COLLECTED MATERIAL:
================================

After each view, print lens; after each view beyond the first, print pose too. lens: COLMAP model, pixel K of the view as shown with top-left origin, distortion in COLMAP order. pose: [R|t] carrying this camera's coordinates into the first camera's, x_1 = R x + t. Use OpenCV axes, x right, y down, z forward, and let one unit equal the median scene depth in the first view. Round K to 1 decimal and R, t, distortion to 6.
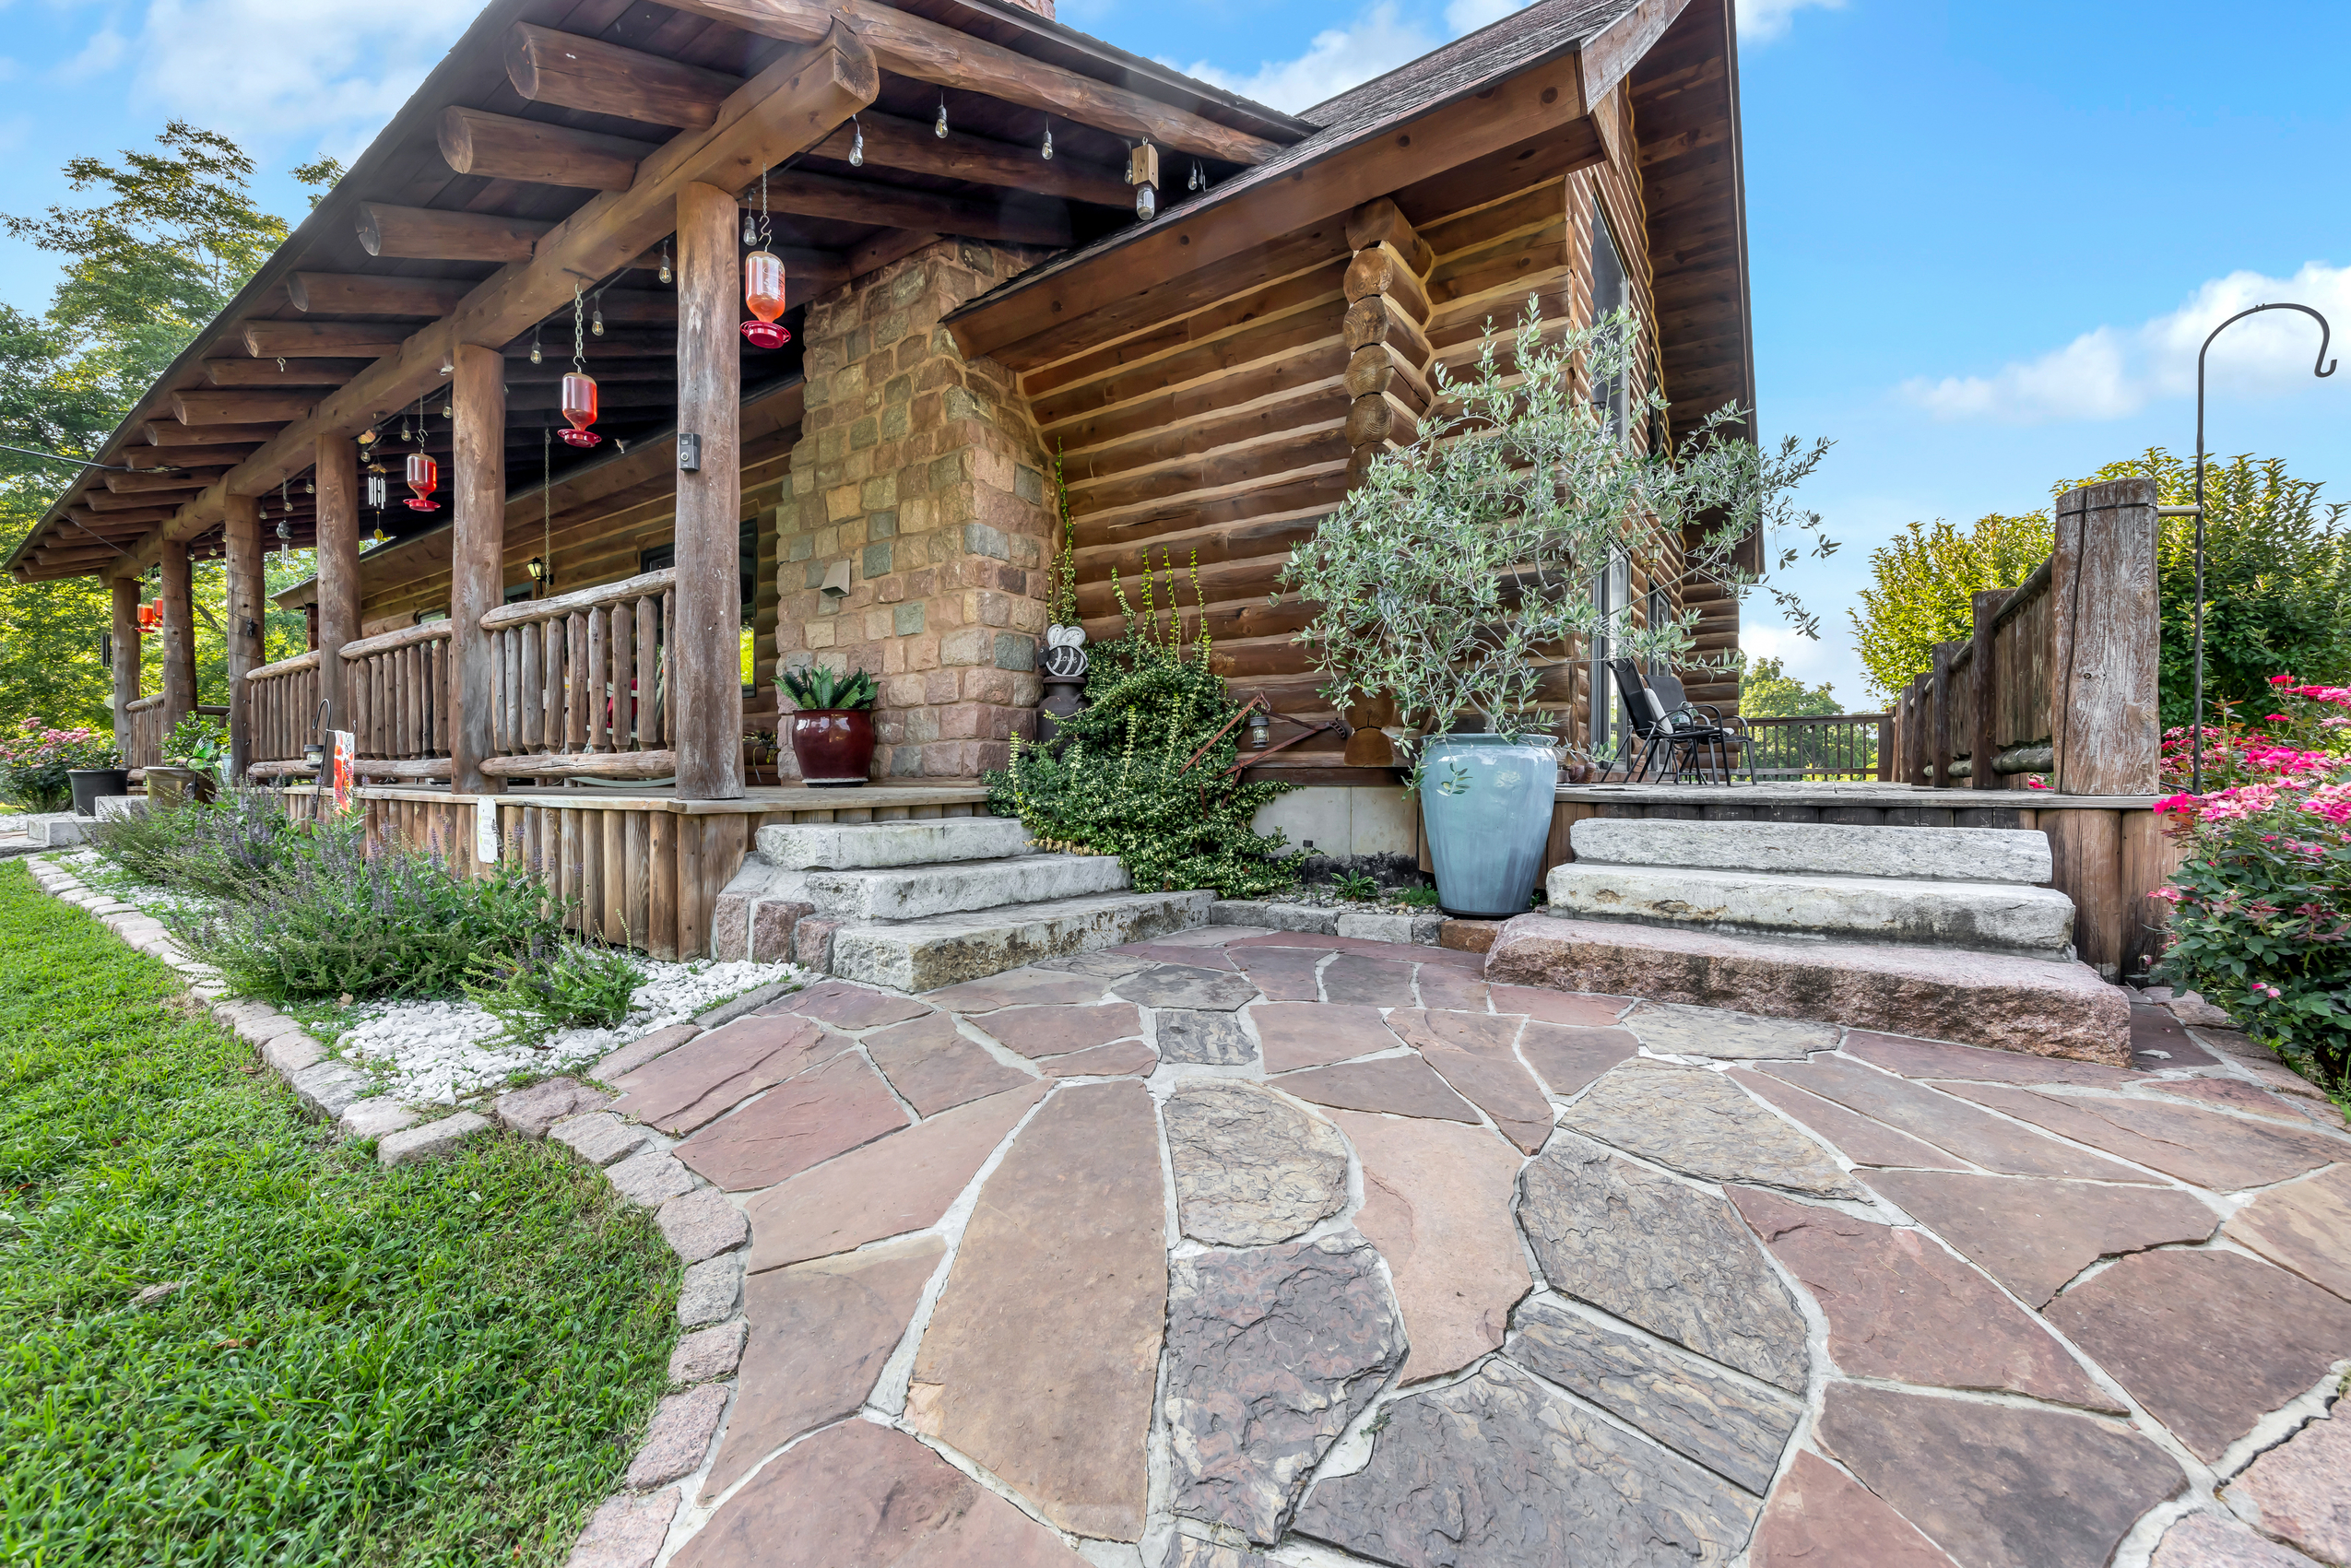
lens RADIAL K [[950.7, 0, 1165.4], [0, 950.7, 787.8], [0, 0, 1]] dist [0.010111, -0.001019]
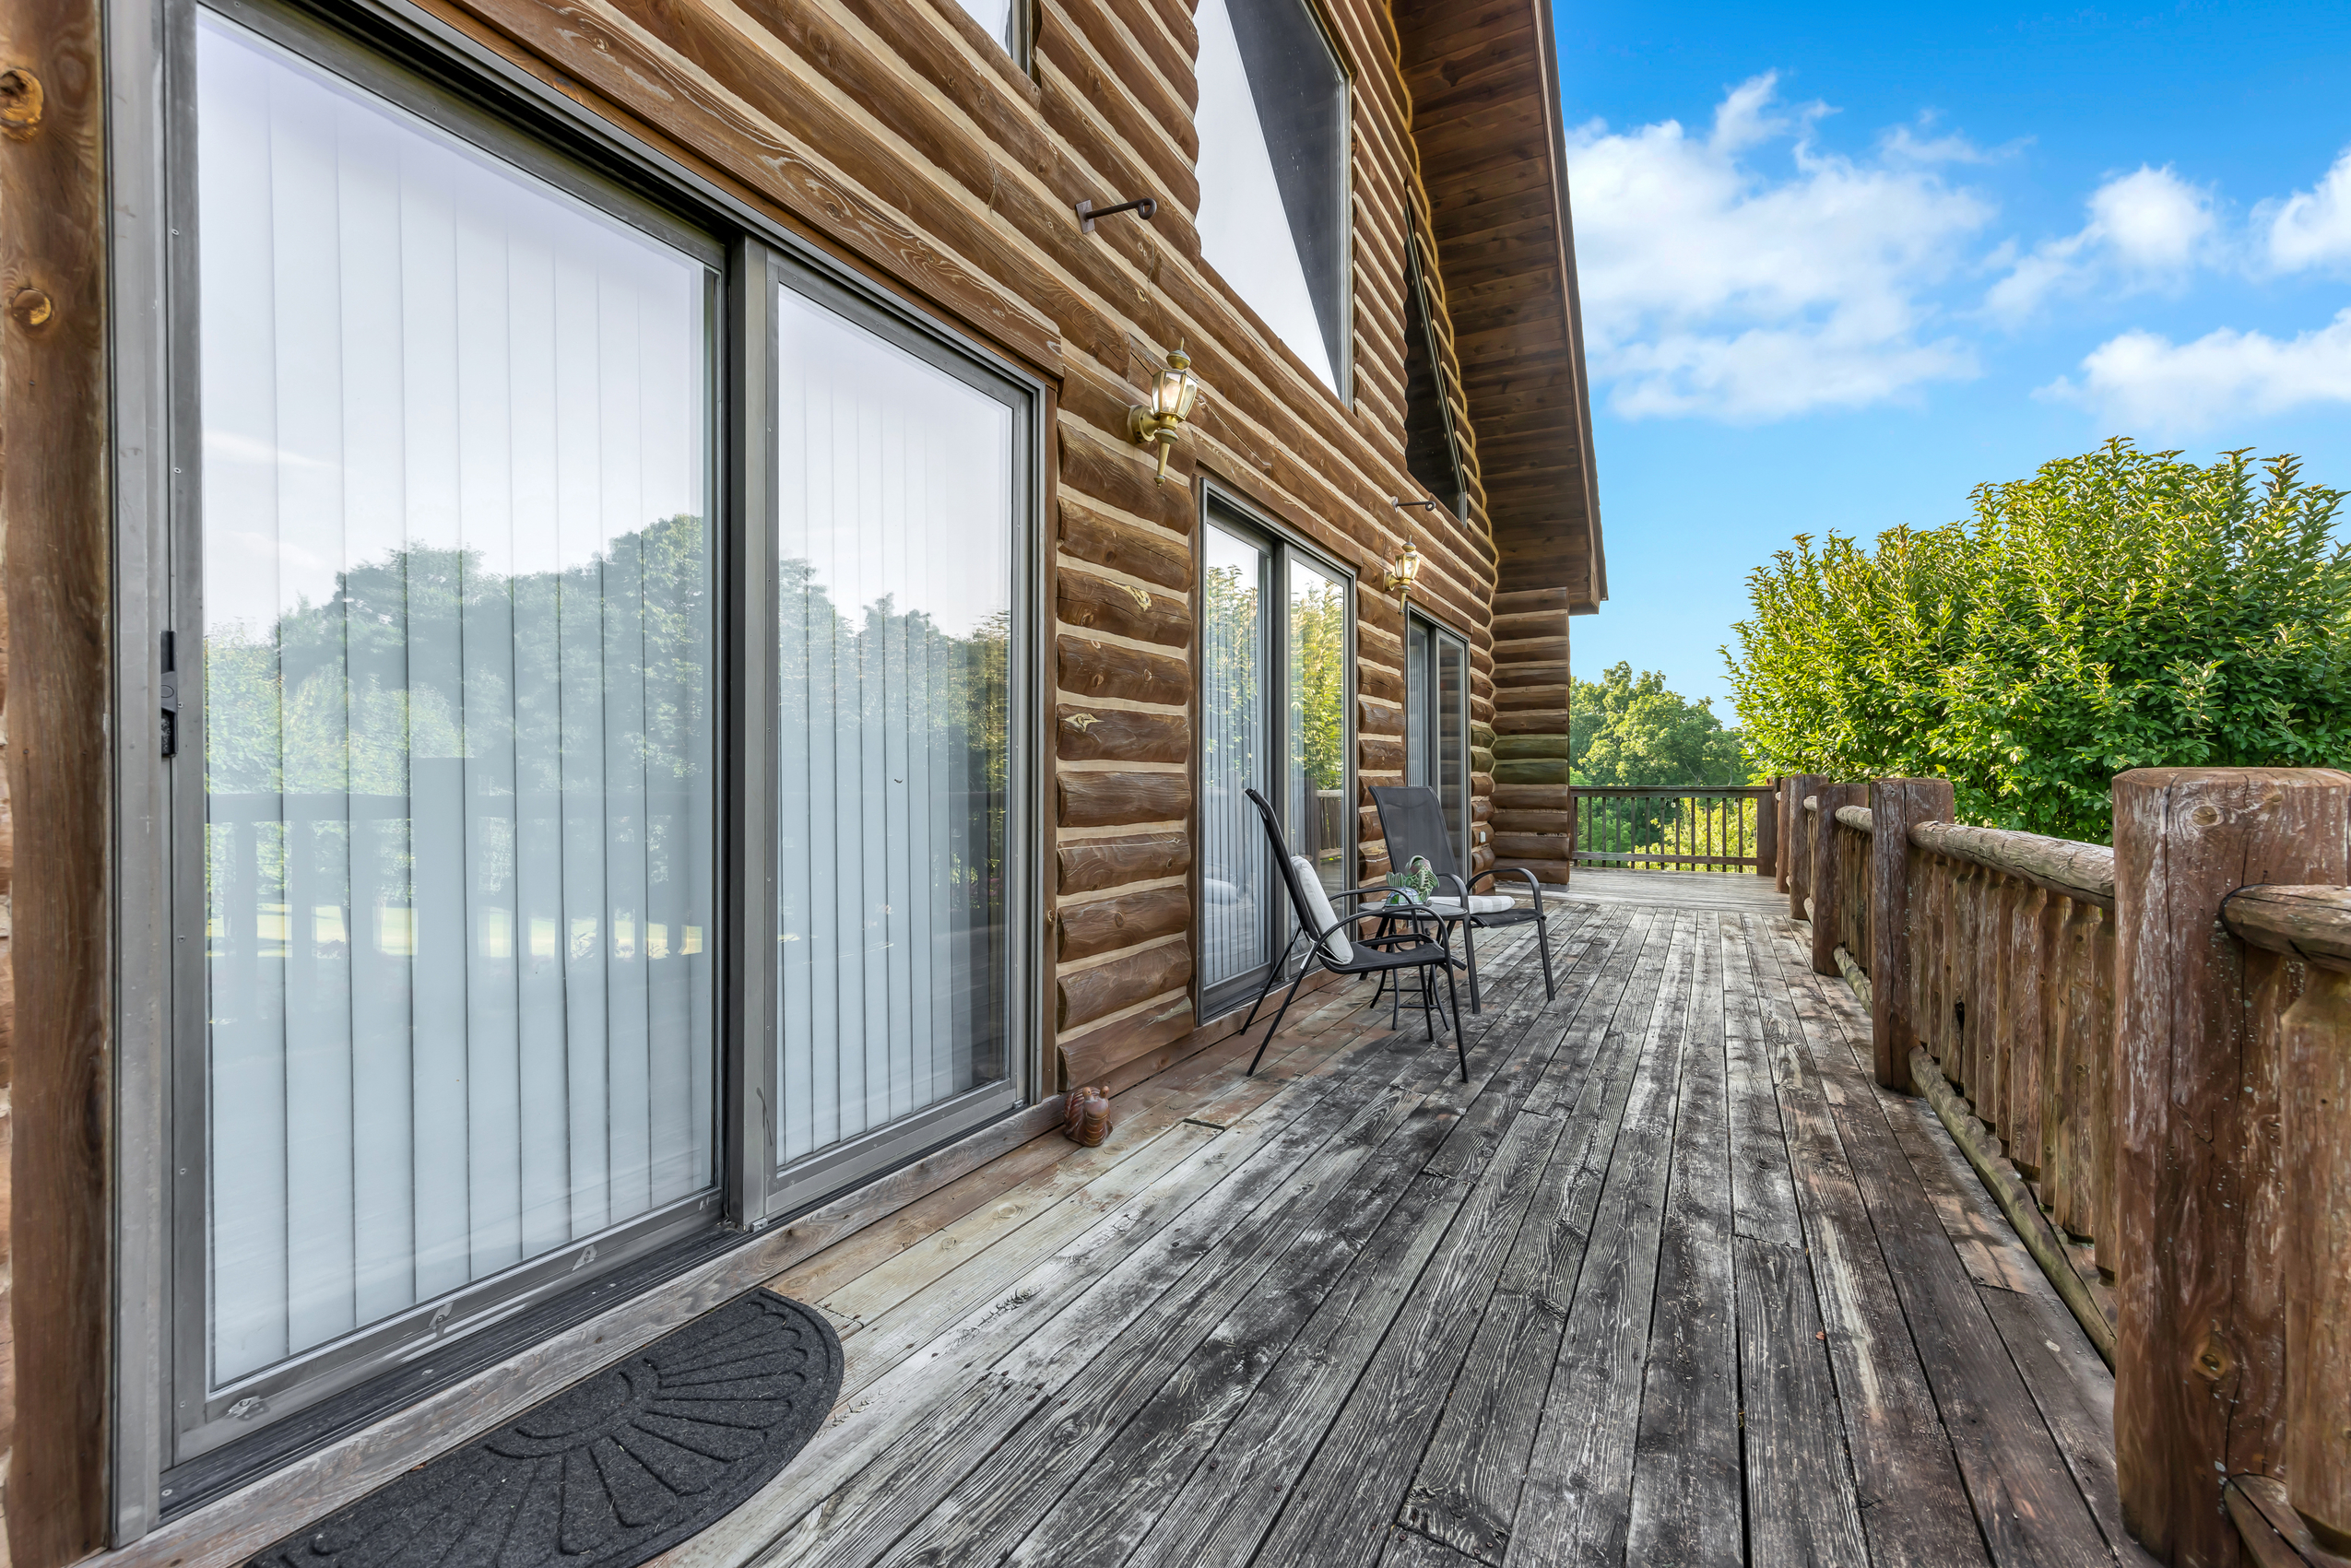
lens RADIAL K [[950.7, 0, 1185.3], [0, 950.7, 777.4], [0, 0, 1]] dist [0.010111, -0.001019]
pose [[0.994548, 0.005399, 0.104143, 0.237016], [-0.004457, 0.999947, -0.009274, -0.081620], [-0.104188, 0.008759, 0.994519, 0.323373]]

================================

REQUIRED ACTION: Can you convert the data above into a two-column CSV with the columns "prompt" and "response", one row per request, putting the request text and its full answer each in a single quoted field with line breaks replaced by spaces and the pictures left out?

EXERCISE SOLUTION:
prompt,response
"After each view, print lens; after each view beyond the first, print pose too. lens: COLMAP model, pixel K of the view as shown with top-left origin, distortion in COLMAP order. pose: [R|t] carrying this camera's coordinates into the first camera's, x_1 = R x + t. Use OpenCV axes, x right, y down, z forward, and let one unit equal the median scene depth in the first view. Round K to 1 decimal and R, t, distortion to 6.","lens RADIAL K [[950.7, 0, 1165.4], [0, 950.7, 787.8], [0, 0, 1]] dist [0.010111, -0.001019] lens RADIAL K [[950.7, 0, 1185.3], [0, 950.7, 777.4], [0, 0, 1]] dist [0.010111, -0.001019] pose [[0.994548, 0.005399, 0.104143, 0.237016], [-0.004457, 0.999947, -0.009274, -0.081620], [-0.104188, 0.008759, 0.994519, 0.323373]]"